Die Entwestlichung des Geruchs

1215_08+Man möge sich natürlich von allzu grober Verallgemeinerung schützen. Dennoch möchte ich behaupten, dass Länder, Orte, Gemeinschaften, Wohnungen, Menschen eigene Gerüche haben. Das Österreich anders riecht als Nepal. Das mag an vielfältigen Faktoren liegen. Klima, Industrialisierungsgrad, öffentliche Hygiene. Dann im Kleinen die Kochgewohnheiten, Zugang zu warmen Wasser und Waschmittel.
Ich bin nun ein Mensch mit ausgeprägtem Geruchssinn. Es ist nach meiner Erläuterung nichts ungewöhnliches, dass Tiraspol anders riecht als Wien. Vor allem kräftiger. Die Erkenntnis des heutigen Morgens liegt darin, dass über die Tage und Wochen mein Geruchssinn russifiziert wird. Aber von Anfang an: Fahrt nach Tiraspol. Und Tiraspol könnte auch Bukarest oder Sofia heißen. Viele alte Autos blasen schlecht verarbeitetes Benzin aus und legen einen dumpfen Bleigeschmack als Smog ab. Die Industrieanlagen am Stadtrand sind ebenso ungefiltert wie viele Zigaretten. Von letzteren schmecken die teureren nach Westtabak, die billigen riechen süßlich abgestanden wie fauliger Wein. Von der viel zu Nahe gelegenen offenen Müllkippe stinkt der ungetrennte Müll der Stadt entgegen. Vor den Hausanlagen türmt sich, vor allem zur Weihnachtszeit, der Abfall links und rechts von den großen, offenen Containern. Bester Ort, um Katzen zu sehen.

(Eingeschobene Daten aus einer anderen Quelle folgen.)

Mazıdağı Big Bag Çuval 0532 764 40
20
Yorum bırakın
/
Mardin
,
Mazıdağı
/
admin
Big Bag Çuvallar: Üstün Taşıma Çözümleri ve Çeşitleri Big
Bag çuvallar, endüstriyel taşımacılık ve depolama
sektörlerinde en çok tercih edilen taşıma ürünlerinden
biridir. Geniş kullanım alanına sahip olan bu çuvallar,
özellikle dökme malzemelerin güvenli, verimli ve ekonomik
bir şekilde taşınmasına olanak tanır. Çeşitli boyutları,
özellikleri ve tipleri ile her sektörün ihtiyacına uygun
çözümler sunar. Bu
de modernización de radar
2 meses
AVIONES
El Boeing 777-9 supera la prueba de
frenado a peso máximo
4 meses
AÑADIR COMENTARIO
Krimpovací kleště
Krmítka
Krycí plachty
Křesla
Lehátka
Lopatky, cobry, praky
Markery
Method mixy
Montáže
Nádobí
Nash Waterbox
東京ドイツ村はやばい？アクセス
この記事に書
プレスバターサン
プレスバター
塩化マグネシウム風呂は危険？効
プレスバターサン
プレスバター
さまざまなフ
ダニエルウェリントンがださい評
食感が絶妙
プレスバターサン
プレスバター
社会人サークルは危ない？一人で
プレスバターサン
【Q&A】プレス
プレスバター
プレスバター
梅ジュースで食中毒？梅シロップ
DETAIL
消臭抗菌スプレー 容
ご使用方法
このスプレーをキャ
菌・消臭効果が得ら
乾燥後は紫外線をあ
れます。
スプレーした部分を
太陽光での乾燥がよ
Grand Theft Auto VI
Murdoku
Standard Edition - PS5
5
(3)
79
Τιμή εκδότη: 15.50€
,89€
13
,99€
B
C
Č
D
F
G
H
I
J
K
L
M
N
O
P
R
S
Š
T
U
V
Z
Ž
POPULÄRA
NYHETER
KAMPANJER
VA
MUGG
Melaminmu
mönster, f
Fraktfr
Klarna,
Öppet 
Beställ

In manchen Hausanlagen ist ein Abfallsystem integriert. Bewohner öffnet Wohnungstür, tritt auf den Gang, öffnet die Luke einer Röhre, die vom obersten Stock in den Keller führt und wirft den Müll einfach hinein. Ich hab mir noch nie angesehen, wo der dann hinkommt. Vielleicht einfach so in den Keller?
Die Transnistrier kochen gern kräftig. Mit billigem Fett in alten Pfannen. Vor allem im Winter wird eher ungern gelüftet. Schließlich lässt sich in vielen Haushalten die Heizung nicht regulieren. Offenes Fenster heißt ganz einfach ein unwiderbringlicher Verlust an Wärme. Ähnliches trifft auf die persönliche Hygiene zu. Andrey ist beispielsweise dank der Jobs mit den vielen Westlern schon zum kleinen Kapitalisten aufgestiegen. Er hat Jalousien gekauft, die ein wenig Wärme speichern. Er hat die Wasserleitungen sanieren lassen, sodass es jetzt fließendes warmes Wasser gibt und selbiges nicht mehr stinkt wie Pest. Und als Krönung und zur Freude seiner Freundin hat er auch noch eine Waschmaschine gekauft. Er selbst kann sie zwar nicht bedienen, aber Jana kann es. Vielen Menschen fehlt dieser Luxus. Da wird gespart. Da wird nicht täglich geduscht, da wird die Unterwäsche nicht täglich gewechselt und die Hose auch nicht nach vier Tagen. Andrey beispielsweise läuft seit unserer Ankunft vor 15 Tagen mit dem von uns geschenkten Austria-T-Shirt herum. Mensch riecht.
Jetzt könnte man meinen, das sei doch bei uns vor 30 oder 40 Jahren genauso gewesen. Und man hätte sicher recht damit. Transnistrischer Geruch sagt auch weniger über Transnistrien aus, als darüber, wie steril die Umwelt bei uns zu Hause geworden ist.
So ist der Höhepunkt die Fahrt mit dem Bus, einer alten Benzindreckschleuder, eingepfercht mit jenen Menschen, die mangels Möglichkeit mit Wochenschweiss, Monatskleidung, Zigarettendampf, Zwiebel-, Knoblauch-, Fischgeruch und intensiven Alkoholausdünstungen auf die westlich geprägte Nase treffen.
Doch ich schreibe das eigentlich nur aus der Erinnerung. Schließlich gewöhnt man sich ja an alles. Schlimmer noch, man passt sich an. Als ich mich gestern unter die Dusche gestellt habe, viel mir auf, dass ich stärker rieche, als in Wien. Alkohol, Fett, oftmals getragene Kleidung, Umgebungsgeruch. Mein Körper nimmt auf und gibt ab. Sollte ich also auf dem besten Weg sein, Transnistrier zu werden?